Lorz went into the kitchen and came up with
the only thing with a blade long enough to conceivably inspire
fear, a bread-knife. But with its yellow plastic handle it was
absurdly utilitarian in the foreseen context. Still ill at ease in
his role, he couldn’t help imagining the snickering thug countering
such a brandished “weapon” with a pumpernickel loaf. Then he
thought of his father’s ceremonial dagger received from the hands
of the King himself long ago.

But why that dagger? Anything long and sharp
would have done. And if, for obscure reasons, it had to be the
ceremonial dagger, why his father’s? Not so long ago you found them
in rummage shops by the thousands even if of late they’d gone up
steeply in price what with the modish nostalgia for the monarchy
and its trappings that was the sure sign of the irrevocable death
of the old order. But if Lorz stubbornly persisted in his search
for that particular dagger it was perhaps in the half-conscious
hope that the dagger retained, over thirty years later, something
of the potency of his father’s fatal courage in that older combat
against disorder.

He found the ceremonial dagger in the closet
in his mother’s bedroom. It lay among medals in a cardboard box
secured by a faded blue ribbon. Hastening out of the unbreathable
room, Lorz perceived himself as a ghostly daggered army in the
mirrors she’d collected in her last years to raise the dead.
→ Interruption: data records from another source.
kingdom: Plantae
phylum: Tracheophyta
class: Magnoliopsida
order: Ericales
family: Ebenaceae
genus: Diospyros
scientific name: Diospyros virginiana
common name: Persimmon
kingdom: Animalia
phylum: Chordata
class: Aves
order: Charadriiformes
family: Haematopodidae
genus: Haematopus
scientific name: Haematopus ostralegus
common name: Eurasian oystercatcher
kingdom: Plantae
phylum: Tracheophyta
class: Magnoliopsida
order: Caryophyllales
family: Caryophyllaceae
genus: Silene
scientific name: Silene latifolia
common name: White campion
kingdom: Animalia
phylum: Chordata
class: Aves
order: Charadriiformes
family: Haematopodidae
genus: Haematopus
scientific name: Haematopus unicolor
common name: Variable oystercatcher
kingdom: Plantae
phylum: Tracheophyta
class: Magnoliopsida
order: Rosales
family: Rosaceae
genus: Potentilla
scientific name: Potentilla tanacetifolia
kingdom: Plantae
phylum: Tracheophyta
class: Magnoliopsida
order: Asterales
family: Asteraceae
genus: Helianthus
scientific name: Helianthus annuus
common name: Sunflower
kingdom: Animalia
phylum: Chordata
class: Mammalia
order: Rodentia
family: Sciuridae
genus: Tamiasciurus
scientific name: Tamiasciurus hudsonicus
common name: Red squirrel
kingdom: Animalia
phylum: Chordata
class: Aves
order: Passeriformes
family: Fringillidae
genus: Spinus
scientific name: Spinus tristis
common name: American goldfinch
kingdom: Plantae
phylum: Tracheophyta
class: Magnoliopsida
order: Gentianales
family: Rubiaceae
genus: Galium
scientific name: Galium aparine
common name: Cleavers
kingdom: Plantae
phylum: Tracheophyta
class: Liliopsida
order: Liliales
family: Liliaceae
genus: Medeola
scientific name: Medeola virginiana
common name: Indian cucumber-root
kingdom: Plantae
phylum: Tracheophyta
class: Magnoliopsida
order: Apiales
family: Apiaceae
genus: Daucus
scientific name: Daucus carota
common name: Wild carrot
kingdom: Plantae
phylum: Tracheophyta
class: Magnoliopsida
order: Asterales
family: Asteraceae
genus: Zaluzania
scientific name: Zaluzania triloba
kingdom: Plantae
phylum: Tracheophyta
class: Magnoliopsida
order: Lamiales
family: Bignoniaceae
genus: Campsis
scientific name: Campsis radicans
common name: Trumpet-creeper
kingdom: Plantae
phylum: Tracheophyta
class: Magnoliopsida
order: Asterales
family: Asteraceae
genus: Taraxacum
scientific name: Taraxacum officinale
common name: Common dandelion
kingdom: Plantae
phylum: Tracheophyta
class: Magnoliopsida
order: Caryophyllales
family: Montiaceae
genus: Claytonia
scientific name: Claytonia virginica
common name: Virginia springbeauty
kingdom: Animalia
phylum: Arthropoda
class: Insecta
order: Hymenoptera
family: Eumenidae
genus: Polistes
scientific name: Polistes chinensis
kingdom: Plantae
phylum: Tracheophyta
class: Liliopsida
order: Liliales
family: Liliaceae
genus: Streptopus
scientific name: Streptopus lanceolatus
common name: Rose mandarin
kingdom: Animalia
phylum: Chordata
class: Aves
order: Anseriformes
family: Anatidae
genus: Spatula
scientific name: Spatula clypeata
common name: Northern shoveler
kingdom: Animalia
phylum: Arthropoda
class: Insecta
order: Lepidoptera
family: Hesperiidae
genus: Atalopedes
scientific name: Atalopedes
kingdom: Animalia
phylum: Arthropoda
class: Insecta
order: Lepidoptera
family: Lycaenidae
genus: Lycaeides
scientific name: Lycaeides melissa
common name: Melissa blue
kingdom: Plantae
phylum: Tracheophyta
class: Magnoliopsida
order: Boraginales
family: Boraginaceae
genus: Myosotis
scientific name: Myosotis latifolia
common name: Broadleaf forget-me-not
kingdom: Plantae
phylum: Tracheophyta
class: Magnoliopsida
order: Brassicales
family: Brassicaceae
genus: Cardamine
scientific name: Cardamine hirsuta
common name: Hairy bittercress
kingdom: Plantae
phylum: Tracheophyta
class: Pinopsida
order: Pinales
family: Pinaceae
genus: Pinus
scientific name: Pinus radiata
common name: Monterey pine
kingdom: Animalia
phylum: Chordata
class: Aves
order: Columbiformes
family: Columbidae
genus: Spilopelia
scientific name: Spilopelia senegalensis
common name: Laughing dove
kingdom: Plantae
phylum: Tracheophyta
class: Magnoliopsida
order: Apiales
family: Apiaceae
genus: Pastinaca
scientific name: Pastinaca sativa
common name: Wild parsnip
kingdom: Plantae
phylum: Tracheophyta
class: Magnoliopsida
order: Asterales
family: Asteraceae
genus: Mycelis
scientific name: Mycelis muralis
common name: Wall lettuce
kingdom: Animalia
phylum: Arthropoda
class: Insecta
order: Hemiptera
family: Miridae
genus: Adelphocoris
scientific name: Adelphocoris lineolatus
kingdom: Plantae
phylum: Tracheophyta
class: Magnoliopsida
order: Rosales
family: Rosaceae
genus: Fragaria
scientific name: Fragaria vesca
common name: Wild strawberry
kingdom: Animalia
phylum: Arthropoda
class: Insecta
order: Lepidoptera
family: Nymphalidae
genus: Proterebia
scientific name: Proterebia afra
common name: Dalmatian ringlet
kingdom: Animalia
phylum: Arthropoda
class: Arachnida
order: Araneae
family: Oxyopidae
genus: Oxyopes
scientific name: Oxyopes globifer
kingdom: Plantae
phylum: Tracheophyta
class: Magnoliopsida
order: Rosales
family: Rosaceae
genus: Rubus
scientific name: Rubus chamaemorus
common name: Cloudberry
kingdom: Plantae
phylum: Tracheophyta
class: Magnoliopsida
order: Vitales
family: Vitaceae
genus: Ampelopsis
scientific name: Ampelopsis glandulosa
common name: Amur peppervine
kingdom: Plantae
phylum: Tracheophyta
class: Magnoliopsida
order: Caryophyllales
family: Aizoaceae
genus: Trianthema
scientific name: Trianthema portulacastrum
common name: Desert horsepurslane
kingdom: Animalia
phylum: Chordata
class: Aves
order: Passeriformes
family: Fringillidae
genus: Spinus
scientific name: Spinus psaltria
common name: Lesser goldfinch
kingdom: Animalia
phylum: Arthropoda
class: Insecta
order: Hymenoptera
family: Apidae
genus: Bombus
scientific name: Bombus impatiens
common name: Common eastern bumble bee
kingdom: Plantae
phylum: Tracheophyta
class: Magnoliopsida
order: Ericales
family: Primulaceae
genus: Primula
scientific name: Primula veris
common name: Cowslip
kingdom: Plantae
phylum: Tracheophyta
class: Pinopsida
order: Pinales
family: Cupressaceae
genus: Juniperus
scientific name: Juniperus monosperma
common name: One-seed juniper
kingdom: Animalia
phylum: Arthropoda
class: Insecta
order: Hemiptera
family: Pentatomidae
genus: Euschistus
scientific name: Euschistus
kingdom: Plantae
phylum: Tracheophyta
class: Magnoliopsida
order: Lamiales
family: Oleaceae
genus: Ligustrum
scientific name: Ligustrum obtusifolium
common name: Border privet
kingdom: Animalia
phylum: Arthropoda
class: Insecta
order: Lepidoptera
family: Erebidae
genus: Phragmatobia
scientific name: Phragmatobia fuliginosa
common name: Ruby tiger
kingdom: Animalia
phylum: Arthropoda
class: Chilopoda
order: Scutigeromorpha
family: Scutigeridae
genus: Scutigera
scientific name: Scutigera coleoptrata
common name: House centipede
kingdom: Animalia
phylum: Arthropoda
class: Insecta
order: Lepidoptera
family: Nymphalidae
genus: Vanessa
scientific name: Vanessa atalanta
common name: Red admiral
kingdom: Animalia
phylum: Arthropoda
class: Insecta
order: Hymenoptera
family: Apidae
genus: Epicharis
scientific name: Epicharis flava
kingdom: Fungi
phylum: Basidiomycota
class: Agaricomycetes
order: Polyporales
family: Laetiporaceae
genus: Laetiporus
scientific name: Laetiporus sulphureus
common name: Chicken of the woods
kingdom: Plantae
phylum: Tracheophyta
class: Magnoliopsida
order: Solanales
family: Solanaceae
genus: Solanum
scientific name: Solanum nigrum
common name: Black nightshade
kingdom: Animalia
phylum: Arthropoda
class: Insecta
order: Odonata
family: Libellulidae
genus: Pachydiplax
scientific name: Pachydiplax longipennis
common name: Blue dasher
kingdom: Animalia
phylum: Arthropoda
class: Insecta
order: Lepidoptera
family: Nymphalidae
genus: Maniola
His first discouraging discovery was that
the blade had to be naked. His best time at unsheathing was a fatal
three seconds. The next problem was to find a hiding place. His
briefcase, which nearly always accompanied him, was the obvious
spot, but having to fumble with the clasp and grope in the depths
was bureaucratically slow for successful intervention. The belt
was, after all, the logical place for a dagger. It could be hidden
by his jacket if thrust into the belt in the region of his left
kidney.

But the unsheathed blade rendered body
caches dangerous. It proved necessary to force a wine cork onto the
point to avoid involuntary hara kiri each time he bent down. It
hurt anyhow and gave him an unnatural military carriage hard to
maintain all day long.

Finally the director returned to his first
idea and placed the dagger in his briefcase. He would have to
remember not to plunge his hand into it too quickly when seeking a
paper or when confronted by danger.

 

But days and then weeks went by without
confrontation. Lorz didn’t have to grope perilously in those depths
for the dagger. The Doom Riders didn’t return. There were no more
madmen, no more thugs, no more perverts gravitating about Theo.

The director sometimes attributed the
changed atmosphere to the simple presence of the dagger. Even in
the bureaucratic briefcase it seemed to irradiate the fearlessness
of his father, to generate a force field of immunity about Theo and
himself. It did more than bestow immunity. It instilled in him, he
felt, latent courage. Sometimes he felt disappointment at his
passive role as a mere bearer of potency in a briefcase. That
suddenly implanted courage began craving outlet. He sometimes let
himself imagine confrontation beyond dissuasion, the dagger,
obedient to his will, dropping thugs, addicts, perverts and madmen.
He had these fantasies not in the underground but in bed.